YOUR ASSIGNMENT
With the pictures omitted, print exactly the lines below, from the one containing "belangrijke designprijzen heeft" through the one containing "In deze Online Detectie Basiscursus leer je", and nothing else.

DATASET EXTRACT
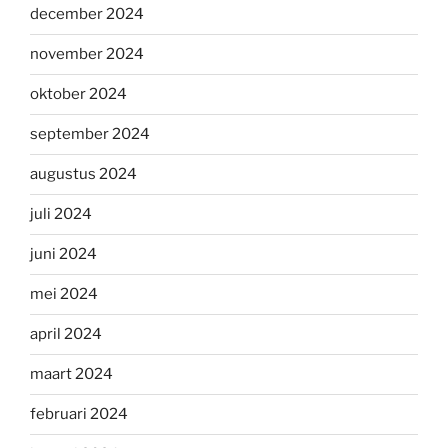
december 2024
november 2024
oktober 2024
september 2024
augustus 2024
juli 2024
juni 2024
mei 2024
april 2024
maart 2024
februari 2024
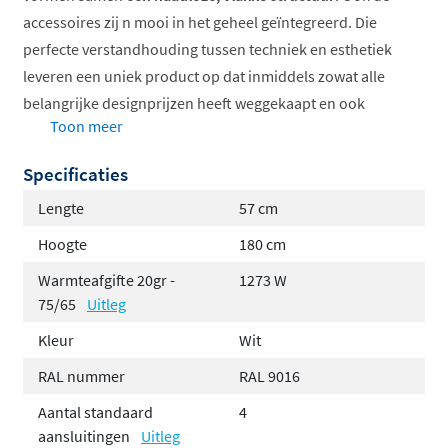
accessoires zij n mooi in het geheel geïntegreerd. Die
perfecte verstandhouding tussen techniek en esthetiek
leveren een uniek product op dat inmiddels zowat alle
belangrijke designprijzen heeft weggekaapt en ook
Toon meer
beschikbaar is in een badkameruitvoering met
middenaansluiting.
Specificaties
De Vasco Arche is verkrijgbaar
zonder handdoekbeugel
Lengte
57 cm
(VV), met
handdoekbeugel links
(Plus VVL) of met
Hoogte
180 cm
handdoekbeugel rechts
(Plus VVR). De vaste
Warmteafgifte 20gr -
1273 W
handdoekbeugel wordt
naadloos
op de structuur gelast
75/65
Uitleg
en wordt geleverd in de kleur van de radiator. Let
op:
deze beugel wordt niet warm.
Kleur
Wit
RAL nummer
RAL 9016
Verticale, rechthoekige buizen 45x20 mm
Standaardkleur wit RAL 9016
Aantal standaard
4
Uitgebreide kleurenkaart verkrijgbaar
aansluitingen
Uitleg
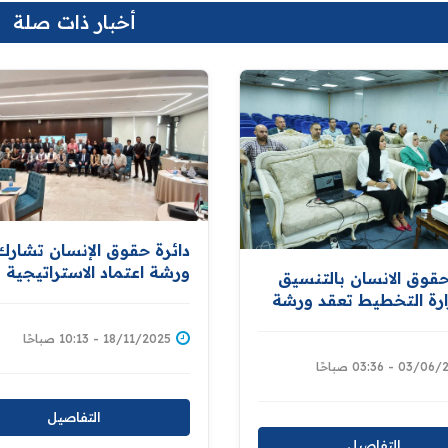
أخبار ذات صلة
دائرة حقوق الإنسان تشار
ورشة اعتماد الاستراتيجية
حقوق الانسان بالتنسيق
الوطنية للحد من مخاطر
رة التخطيط تعقد ورشة
الكوارث والتكيف مع التغير
ية خاصة بعمل لجنة
المناخي
18/11/2025 - 10:13 صباحًا
ات الميدانية
03 - 03:36 صباحًا
التفاصيل
التفاصيل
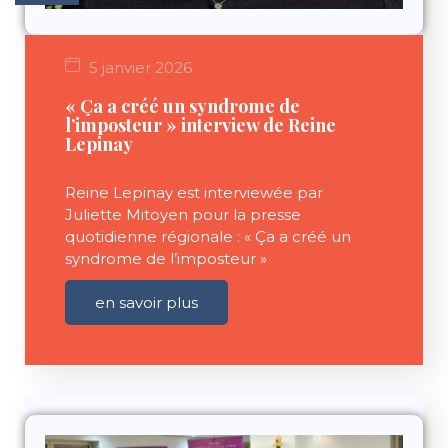
5 janvier 2026
« Ça a créé un syndrome de
l’imposteur » interview de Reine
Lepinay
Reine Lepinay est interviewée par
Juliette Mitoyen pour la presse
quotidienne régionale : « Ça a créé un
syndrome de l’imposteur »
en savoir plus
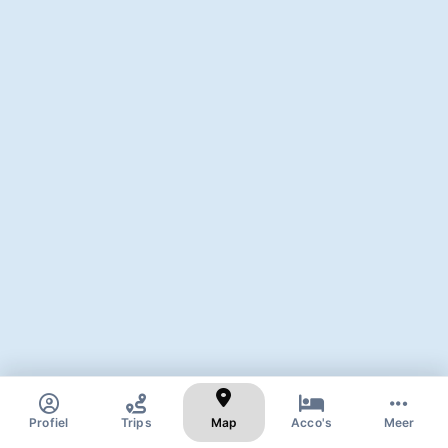
✕
Zoek naar skigebied of dorp
Profiel
Trips
Map
Acco's
Meer
100 km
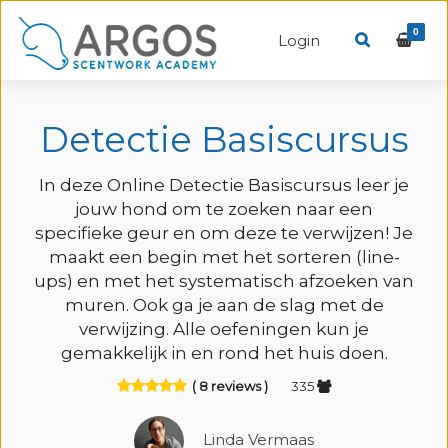
0
Login
Detectie Basiscursus
In deze Online Detectie Basiscursus leer je
jouw hond om te zoeken naar een
specifieke geur en om deze te verwijzen! Je
maakt een begin met het sorteren (line-
ups) en met het systematisch afzoeken van
muren. Ook ga je aan de slag met de
verwijzing. Alle oefeningen kun je
gemakkelijk in en rond het huis doen.
( 8 reviews )
335
Linda Vermaas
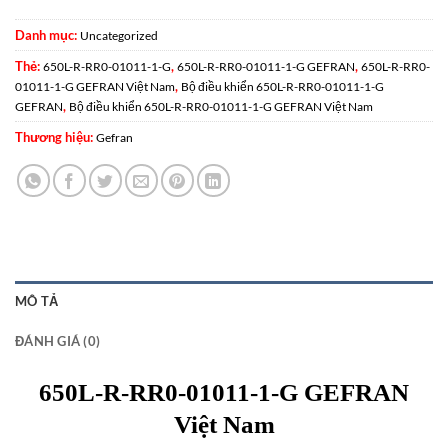
Danh mục:
Uncategorized
Thẻ:
,
,
650L-R-RR0-01011-1-G
650L-R-RR0-01011-1-G GEFRAN
650L-R-RR0-
,
01011-1-G GEFRAN Việt Nam
Bộ điều khiển 650L-R-RR0-01011-1-G
,
GEFRAN
Bộ điều khiển 650L-R-RR0-01011-1-G GEFRAN Việt Nam
Thương hiệu:
Gefran
MÔ TẢ
ĐÁNH GIÁ (0)
650L-R-RR0-01011-1-G GEFRAN
Việt Nam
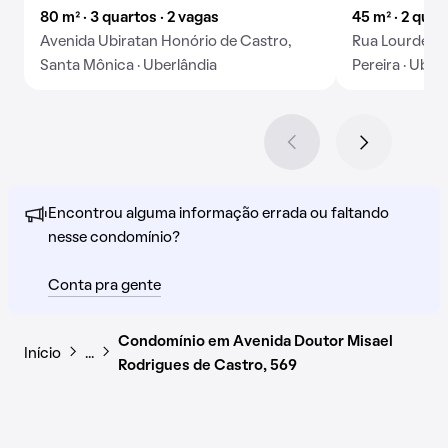
80 m² · 3 quartos · 2 vagas
45 m² · 2 quar
Avenida Ubiratan Honório de Castro,
Rua Lourdes 
Santa Mônica · Uberlândia
Pereira · Uber
Encontrou alguma informação errada ou faltando
nesse condomínio?
Conta pra gente
Condomínio em Avenida Doutor Misael
Início
…
Rodrigues de Castro, 569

SOLUTION TO THIS TASK
belangrijke designprijzen heeft weggekaapt en ook
Toon meer
beschikbaar is in een badkameruitvoering met
middenaansluiting.
Specificaties
De Vasco Arche is verkrijgbaar
zonder handdoekbeugel
Lengte
57 cm
(VV), met
handdoekbeugel links
(Plus VVL) of met
Hoogte
180 cm
handdoekbeugel rechts
(Plus VVR). De vaste
Warmteafgifte 20gr -
1273 W
handdoekbeugel wordt
naadloos
op de structuur gelast
75/65
Uitleg
en wordt geleverd in de kleur van de radiator. Let
op:
deze beugel wordt niet warm.
Kleur
Wit
RAL nummer
RAL 9016
Verticale, rechthoekige buizen 45x20 mm
Standaardkleur wit RAL 9016
Aantal standaard
4
Uitgebreide kleurenkaart verkrijgbaar
aansluitingen
Uitleg
أخبار ذات صلة
دائرة حقوق الإنسان تشار
ورشة اعتماد الاستراتيجية
حقوق الانسان بالتنسيق
الوطنية للحد من مخاطر
رة التخطيط تعقد ورشة
الكوارث والتكيف مع التغير
ية خاصة بعمل لجنة
المناخي
18/11/2025 - 10:13 صباحًا
ات الميدانية
03 - 03:36 صباحًا
التفاصيل
التفاصيل
5 janvier 2026
« Ça a créé un syndrome de
l’imposteur » interview de Reine
Lepinay
Reine Lepinay est interviewée par
Juliette Mitoyen pour la presse
quotidienne régionale : « Ça a créé un
syndrome de l’imposteur »
en savoir plus
✕
Zoek naar skigebied of dorp
Profiel
Trips
Map
Acco's
Meer
100 km
0
Login
Detectie Basiscursus
In deze Online Detectie Basiscursus leer je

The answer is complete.